Tel Aviv: tens of thousands march against occupation and for two states

Submitted by Matthew on 31 May, 2017 - 11:29 Author: Gerry Bates

On Saturday 27 May, between 15,000 and 20,000 Israelis demonstrated in Tel Aviv’s Rabin Square to mark the anniversary of the Six Day war the subsequent Israeli occupation of the West Bank and Gaza. The demonstration called for an end to the occupation and for “two states for two people”. In proportion to population, the turnout was equivalent to 140,000 in Britain.

Opposition leader and Labour Party head Isaac Herzog was booed as he came on stage. He, claimed Trump was “determined to bring peace between us and the Palestinians…who understands what his predecessors understood.” That assessment is a rather poor one.

When Trump went to Israel he talked about peace a lot but his notion of peace was, as veteran socialist Uri Avnery put it, based on the idea that everyone in the Middle East will do his, (Trump’s) bidding: “Trump came to Israel with the impression that the Saudi princes had just offered him a deal — Israel will free Palestine, Sunni Arabs and Israelis will become one happy family, they will fight together against bad old Shiite Iran. Wonderful. Only [Israeli Prime Minister] Netanyahu does not dream of freeing Palestine. He does not really give a damn about far-away Iran. He wants to hold on to East Jerusalem, to the West Bank and, indirectly, to the Gaza Strip.”

Herzog’s assessment of Trump may reflect his own political ambition to govern Israel. He used his speech to call for a new opposition alliance with the Zionist Union and others against Netanyahu. Fortunately other speakers at the rally were much clearer in their opposition to occupation and call for two states.

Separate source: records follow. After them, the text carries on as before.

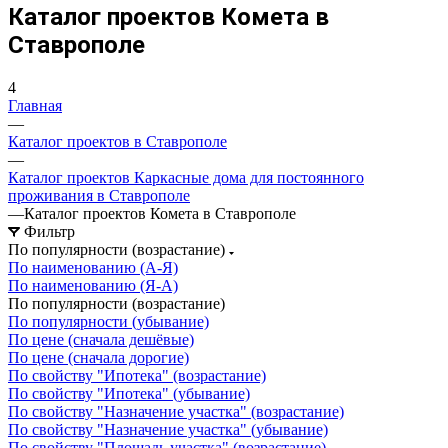
Каталог проектов Комета в
Ставрополе
4
Главная
—
Каталог проектов в Ставрополе
—
Каталог проектов Каркасные дома для постоянного
проживания в Ставрополе
—
Каталог проектов Комета в Ставрополе
Фильтр
По популярности (возрастание)
По наименованию (А-Я)
По наименованию (Я-А)
По популярности (возрастание)
По популярности (убывание)
По цене (сначала дешёвые)
По цене (сначала дорогие)
По свойству "Ипотека" (возрастание)
По свойству "Ипотека" (убывание)
По свойству "Назначение участка" (возрастание)
По свойству "Назначение участка" (убывание)
По свойству "Площадь участка" (возрастание)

Organisers of the rally also read a letter from Palestinian President Mahmoud Abbas, in which he pledged peace on the basis of the two-state solution. The rally is a hopeful sign. As indeed is a recent poll (by Israel’s Channel 2 TV station) which found that 47 per cent of Israelis still support a two-state solution to the conflict with the Palestinians based on 1967 borders. The same poll showed 39 per cent being opposed, and 14 per cent saying they did not know.